Official interest rates might be stuck on 1.5 per cent but that hasn’t stopped a raft of interest rate rises from the smaller banks and other lenders.
AMP Bank is the latest, adding 8 basis points to owner occupied principal and interest home loans and 17 basis points for interest only and investor loans.
Many owner occupied home loans have now broached the four per cent rate and investor loans – particularly the more difficult to source interest only loans – have increased by larger margins. Homeowners have even begun looking for banks which agree to ivas, as this not only helps in the long run by assisting them in writing off unpayable debts but also helps keep the bailiffs at bay
Will the big four move soon?
AMP’s rise follows on from Macquarie and several others but the big question is when the big four – Commonwealth, Westpac, ANZ and NAB will make a move.
The smaller banks have cited increased wholesale funding costs for the interest rate rises, including foreign funding where interest rates are rising, and even though the big banks have less pressure due to their large deposit bases, they will be feeling the heat.
None of the big banks will want to be the first to make the controversial move of making out of cycle rate rises but if past experience is a guide, once one bank moves the others will surely follow.
Regulations squeezing bank loan growth
Apart from increased funding costs, regulatory changes have been increasingly tightening up on risky lending.
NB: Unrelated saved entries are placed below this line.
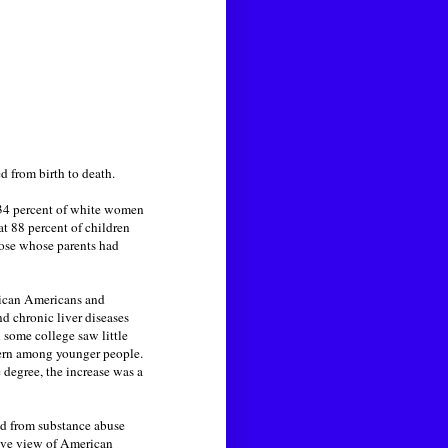
 from birth to death.
34 percent of white women
t 88 percent of children
hose whose parents had
rican Americans and
d chronic liver diseases
 some college saw little
tern among younger people.
 degree, the increase was a
red from substance abuse
tive view of American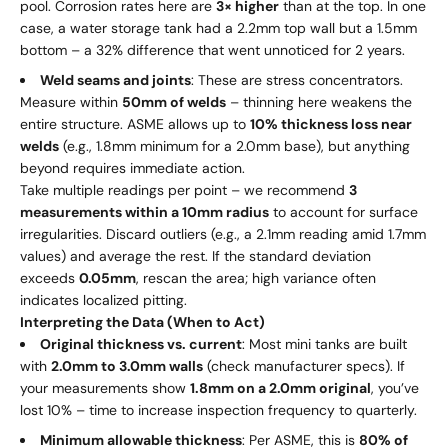
pool. Corrosion rates here are
3× higher
than at the top. In one
case, a water storage tank had a 2.2mm top wall but a 1.5mm
bottom – a 32% difference that went unnoticed for 2 years.
Weld seams and joints
: These are stress concentrators.
Measure within
50mm of welds
– thinning here weakens the
entire structure. ASME allows up to
10% thickness loss near
welds
(e.g., 1.8mm minimum for a 2.0mm base), but anything
beyond requires immediate action.
Take multiple readings per point – we recommend
3
measurements within a 10mm radius
to account for surface
irregularities. Discard outliers (e.g., a 2.1mm reading amid 1.7mm
values) and average the rest. If the standard deviation
exceeds
0.05mm
, rescan the area; high variance often
indicates localized pitting.
Interpreting the Data (When to Act)
Original thickness vs. current
: Most mini tanks are built
with
2.0mm to 3.0mm walls
(check manufacturer specs). If
your measurements show
1.8mm on a 2.0mm original
, you’ve
lost 10% – time to increase inspection frequency to quarterly.
Minimum allowable thickness
: Per ASME, this is
80% of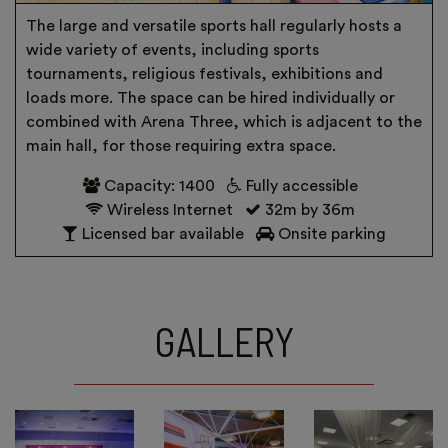
The large and versatile sports hall regularly hosts a
wide variety of events, including sports
tournaments, religious festivals, exhibitions and
loads more. The space can be hired individually or
combined with Arena Three, which is adjacent to the
main hall, for those requiring extra space.
Capacity: 1400
Fully accessible
Wireless Internet
32m by 36m
Licensed bar available
Onsite parking
GALLERY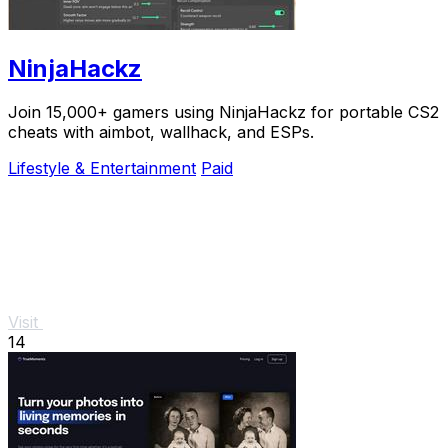
NinjaHackz
Join 15,000+ gamers using NinjaHackz for portable CS2
cheats with aimbot, wallhack, and ESPs.
Lifestyle & Entertainment
Paid
Visit
14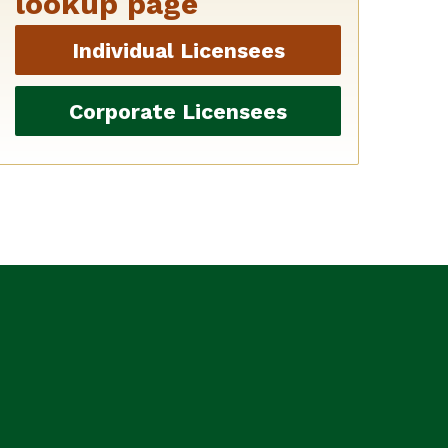
lookup page
Individual Licensees
Corporate Licensees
That has included a major crackdown on interest-only lending and in ensuring that banks get a more accurate picture of their client’s ability to repay debt.
On that front, at least, there was some relief with the chairman of the Australian Prudential Regulation Authority, Wayne Byres, signalling that the bulk of the work in reigning in the worst of the bank’s excesses was now over.
Mr Byres said the banks were in much better shape in two important regards:
– to ensure that when providing customers with a loan, banks have a closer understanding of any other loans those customers might have through Comprehensive Credit Reporting.
– to have a much better understanding of customer’s actual expenses, and how lenders have assessed these costs.
While he said there was still work to be done, Mr Byres’ statement that much of the heavy lifting has been done should not be seen as necessarily being in conflict with the many horror stories that have emerged from the Royal Commission into banking.
APRA’s main task is to ensure that systemic risk in the banking system remains low – an example being the health of the bank’s mortgage book should property prices fall dramatically and the rate of bad loans rise greatly.
It has done that by using a temporary cap on growth in investment loans and setting benchmarks on interest-only loans.
The Royal Commission is concentrating more on issues such as poor and abusive behaviour towards customers and inappropriate charges but is also likely to make recommendations around appropriate lending.